I am currently conducting research for my Master’s thesis on the application of Code Large Language Models (Code LLMs) in Predictive Mutation Testing (PMT). Originally, PMT leverages statistical models for Java source code to predict which mutated code versions will be detected (Killed) by a test suite.
My Research Focus: This project aims to replicate PMT for C# and explore the effectiveness of various Code LLMs (CodeLlama, CodeBert, CodeT5) in predicting mutant survival.
Data Considerations:
Inputs: The model will be trained on features extracted from mutated code, including:
Tokenized mutated code
Number of tests covering the mutant
Static analysis metrics (e.g., McCabe Complexity)
Desired Output: The model will predict whether a mutant is “killed” (identified) or survives the test suite.
Technical Expertise: I possess proficiency in C# and utilize the Roslyn API for feature engineering. Stryker.NET is employed for mutation generation.

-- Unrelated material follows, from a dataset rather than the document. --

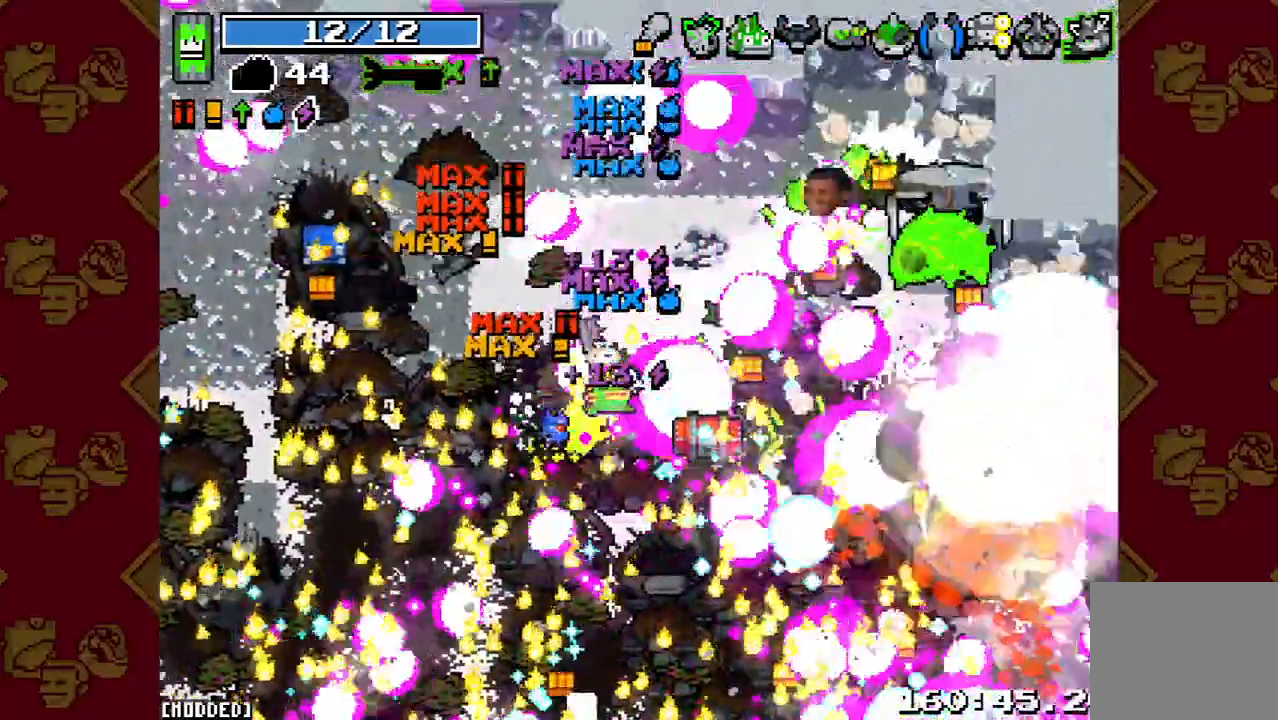
{"buttons": [], "left_stick": "up-right", "right_stick": "up-right", "button_events": []}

I am seeking valuable insights from the community in the following areas:
Algorithm Selection: Which machine learning algorithms or models are best suited for this specific PMT task with C# and Code LLMs?
Feature Engineering: What could be more effective features for enhancing model performance?
Examples and Tutorial: Are there any recommended resources or tutorials for implementing and evaluating machine learning models in this context?
Collaboration and Contribution: I am eager to learn from experienced researchers and welcome any suggestions or insights that could contribute to the success of this project.
Thank you for your time and consideration.